(GIVEN TEXT Opens)

The anti-TSPLOST position is that this is a very badly formed process that has, pardon the pun, gone off the rails. We think the legislature needs a do-over to establish a much-reformed and open transportation planning and management process. The solution isn’t simply to find more ways to throw more money into the process. It is to fix a badly broken process, then re-evaluate our needs and develop coherent solutions. That do-over cannot begin until you vote NO on the TSPLOST on Tuesday.
The metro-Atlanta region has grown well beyond the confines of the city limits of Atlanta. Most of our job growth has been, and will continue to be, in the suburbs. We have the nicest, least-dense suburban lifestyle of any city in the United States. We don’t need to change that, we need to support it and develop real transportation solutions that work to help you travel from origin to destination in the most efficient, cost-effective way possible. The key elements of a working solution were advanced in Baruch Feigenbaum’s stellar analysis found on the Georgia Public Policy Foundation website.
Our transportation planners, and our politicians, are on a completely different wavelength. You can help them to shift their thinking by voting NO on Tuesday, then following up with letters and phone calls to let them know what you think.
It’s time they stopped doing things to us, and started doing things for us.
Everything now seems to be centered around focusing/servicing Atlanta! Well, I have bad news for the downtown folks. The bad schools, crime, racism, cronyism, poor policies, pathetic decision-making has finally caught up with them. We are a metro area of suburbs and some call it sprawl. As Atlantans, it is how we have chosen to live, and the so-called brilliant braintrusts say we should stay focused on Atlanta--just like MARTA in 1973! Well--Bull-hockey! Vote NO, Heck NO, on TSPLOST!
MARTA service has really just become somewhat bad in the last few years. MARTA had over 150 routes and trains use to come every 8 minutes or so. Now they have trains every 15 minutes and only 91 routes. Trains and buses are far from filty and I always see security in the stations. I've personally never ran into a rude employee but I'm sure they are out there. And service couldn't have been that bad because you rode for 15 years!!

(GIVEN TEXT Closes)
(DATA SHOWN Opens)

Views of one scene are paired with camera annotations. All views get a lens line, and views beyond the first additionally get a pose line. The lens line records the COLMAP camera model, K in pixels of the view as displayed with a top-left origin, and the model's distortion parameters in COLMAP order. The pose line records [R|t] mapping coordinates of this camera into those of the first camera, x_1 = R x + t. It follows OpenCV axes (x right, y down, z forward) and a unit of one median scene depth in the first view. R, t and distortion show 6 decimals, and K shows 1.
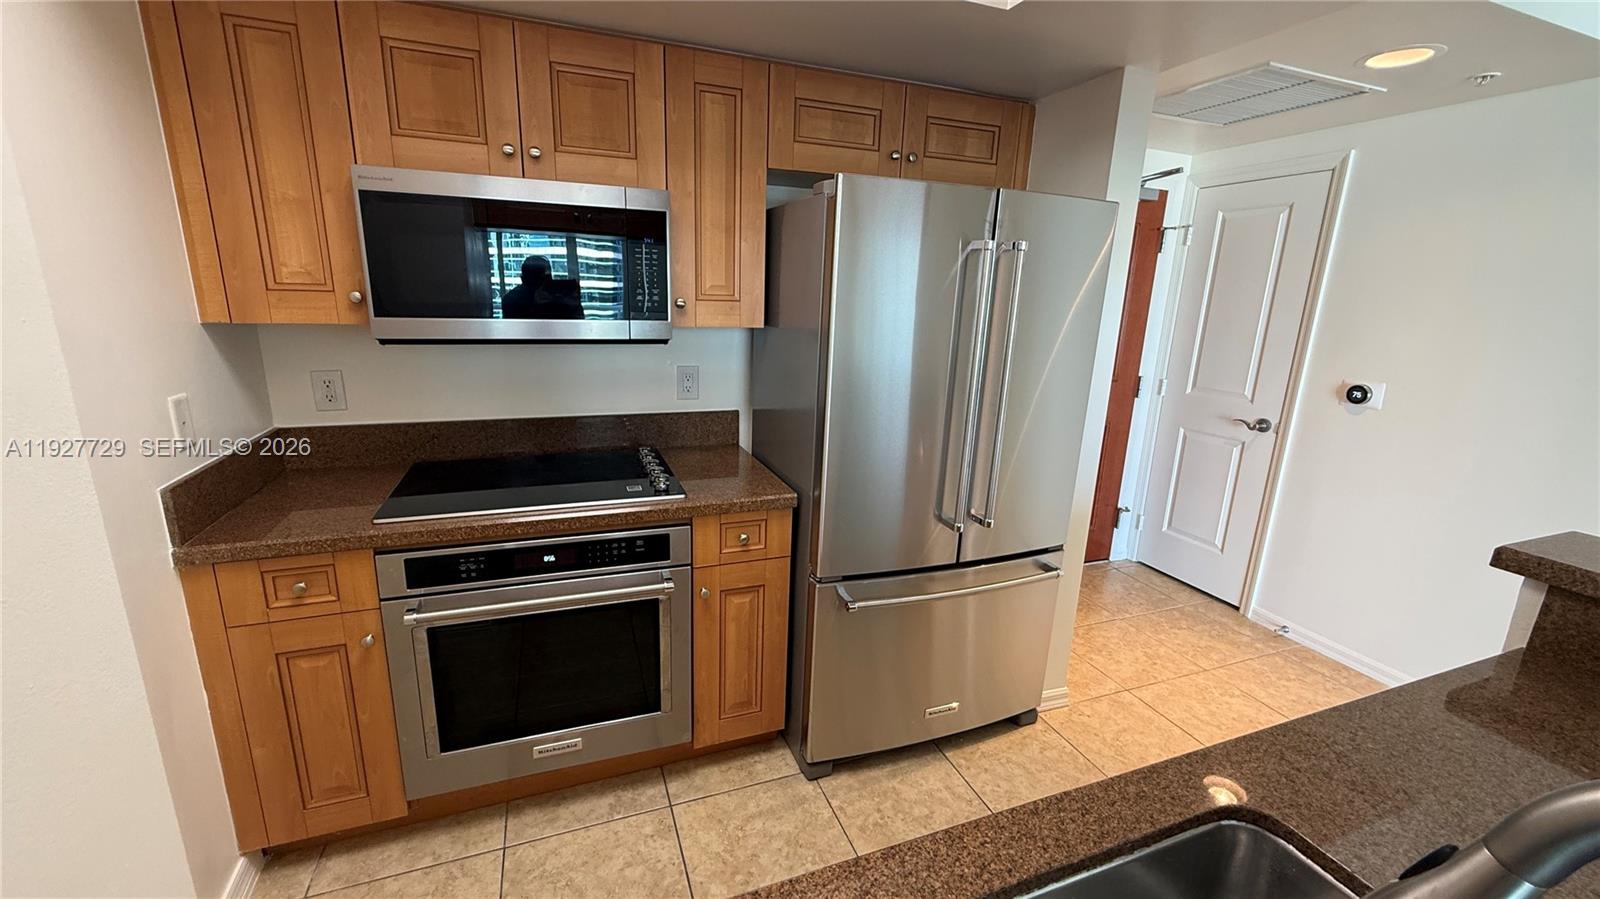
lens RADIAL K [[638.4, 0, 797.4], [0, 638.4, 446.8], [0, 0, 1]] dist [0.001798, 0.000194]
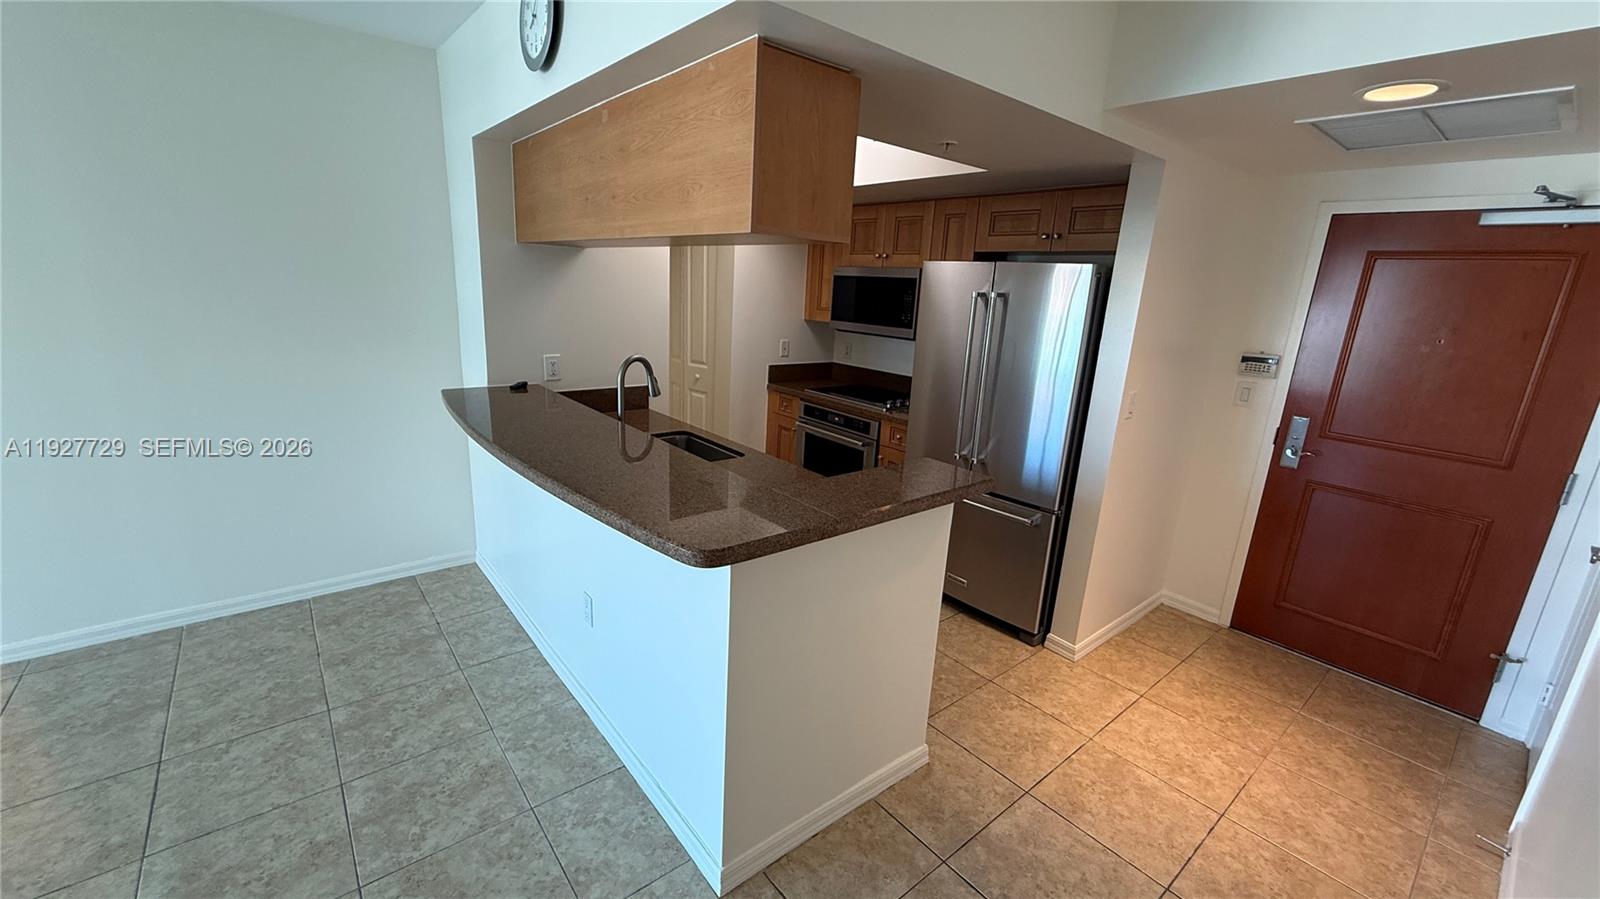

(DATA SHOWN Closes)

#### EXERCISE:
Copy out the passage from the TSPLOST text above, from "Our transportation planners, and" to "things for us.", word for word.

#### EXERCISE SOLUTION:
Our transportation planners, and our politicians, are on a completely different wavelength. You can help them to shift their thinking by voting NO on Tuesday, then following up with letters and phone calls to let them know what you think.
It’s time they stopped doing things to us, and started doing things for us.